Reputation: 325
I'm trying to compare the values in 2 dataframes. This is my code :
for i in df1['Searches']:
for j in df['Tags']:
if i == j:
print(i,j)
The code works. However, I want to account for cases where the strings don't entirely match, due to spacing, misspelling, or punctuation, but they should match given how much they have in common.
For instance:
Searches | Tags
----------------------------------
lightblue | light blue
light-blue | light blue
light blu | light blue
lite blue | light blue
liteblue | light blue
liteblu | light blue
light b l u e | light blue
light.blue | light blue
l i ght blue | light blue
I listed variations of possible strings that could show up under searches, and the string that it should match to under tags. Is there a way to account for those variations and still have them match?

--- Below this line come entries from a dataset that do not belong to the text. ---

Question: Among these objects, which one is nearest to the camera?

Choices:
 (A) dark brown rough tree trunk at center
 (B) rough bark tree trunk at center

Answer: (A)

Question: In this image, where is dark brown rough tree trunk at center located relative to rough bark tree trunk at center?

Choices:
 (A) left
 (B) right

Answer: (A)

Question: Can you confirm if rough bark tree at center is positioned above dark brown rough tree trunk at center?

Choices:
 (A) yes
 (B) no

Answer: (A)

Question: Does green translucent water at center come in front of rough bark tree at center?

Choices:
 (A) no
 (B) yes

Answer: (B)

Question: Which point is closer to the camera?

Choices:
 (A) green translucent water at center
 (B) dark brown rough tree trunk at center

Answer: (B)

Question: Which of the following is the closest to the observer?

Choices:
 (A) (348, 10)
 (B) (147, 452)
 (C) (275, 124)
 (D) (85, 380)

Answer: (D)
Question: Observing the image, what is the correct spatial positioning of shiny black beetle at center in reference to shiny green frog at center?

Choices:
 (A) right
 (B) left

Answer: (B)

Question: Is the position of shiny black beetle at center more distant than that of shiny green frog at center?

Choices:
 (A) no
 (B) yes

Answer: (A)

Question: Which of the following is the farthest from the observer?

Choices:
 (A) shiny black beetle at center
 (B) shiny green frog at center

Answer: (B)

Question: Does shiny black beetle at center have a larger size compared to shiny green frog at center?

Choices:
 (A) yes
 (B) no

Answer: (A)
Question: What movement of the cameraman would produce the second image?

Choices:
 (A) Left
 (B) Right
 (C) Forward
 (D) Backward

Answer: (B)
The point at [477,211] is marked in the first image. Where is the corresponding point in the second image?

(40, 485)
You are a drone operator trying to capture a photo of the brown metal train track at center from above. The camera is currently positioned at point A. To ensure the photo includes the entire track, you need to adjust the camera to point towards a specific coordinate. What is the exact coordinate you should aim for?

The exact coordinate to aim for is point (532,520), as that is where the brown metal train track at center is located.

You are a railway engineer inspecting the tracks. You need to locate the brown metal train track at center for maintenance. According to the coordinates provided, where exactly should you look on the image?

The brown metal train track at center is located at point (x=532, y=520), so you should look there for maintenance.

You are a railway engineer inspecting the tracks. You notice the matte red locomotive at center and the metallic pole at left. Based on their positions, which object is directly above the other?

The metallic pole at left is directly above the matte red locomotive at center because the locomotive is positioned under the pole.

Thank you for taking the time to read my question and help in any way you can.
Upvotes: 2
Views: 112
Reputation: 333
You can use a string similarity metric to determine a match. For example, here I use edit_distance
from the nltk
library:
import pandas as pd
from nltk.metrics.distance import edit_distance
searches = \
['lightblue',
'light-blue',
'light blu',
'lite blue',
'liteblue',
'liteblu',
'light b l u e',
'light.blue',
'l i ght blue',
'totally different string'
]
df = pd.DataFrame()
df['Searches'] = searches
df['Tags'] = 'light blue'
matches = []
distance_threshold = 5
for i in df['Searches']:
for j in df['Tags']:
if edit_distance(i, j) < distance_threshold:
# print(i,j)
matches.append(i)
print(list(set(matches)))
Output:
['light.blue',
'light b l u e',
'lightblue',
'light blu',
'light-blue',
'lite blue',
'l i ght blue',
'liteblu',
'liteblue']
But you will have to adjust distance_threshold
to your liking or choose another metric that works better. See a list of metrics here:
https://www.nltk.org/api/nltk.metrics.distance.html
There are many other libraries that you can try as well. Just give it a search.
Upvotes: 1
Reputation: 93151
You are getting into fuzzy string matching. One way to do that is to use a similarity metric such as jaro_similarity
from the Natural Language Toolkit (NLTK):
from nltk.metrics.distance import jaro_similarity
df['jaro_similarity'] = df.apply(lambda row: jaro_similarity(row['Searches'], row['Tags']), axis=1)
Result:
Searches Tags jaro_similarity
lightblue light blue 0.966667
light-blue light blue 0.933333
light blu light blue 0.966667
lite blue light blue 0.896296
liteblue light blue 0.858333
liteblu light blue 0.819048
light b l u e light blue 0.923077
light.blue light blue 0.933333
l i ght blue light blue 0.877778
You have to pick a cut-off point by experimenting on your data. Documentation on the nltk.metrics.distance
module: https://www.nltk.org/api/nltk.metrics.distance.html#module-nltk.metrics.distance
Upvotes: 3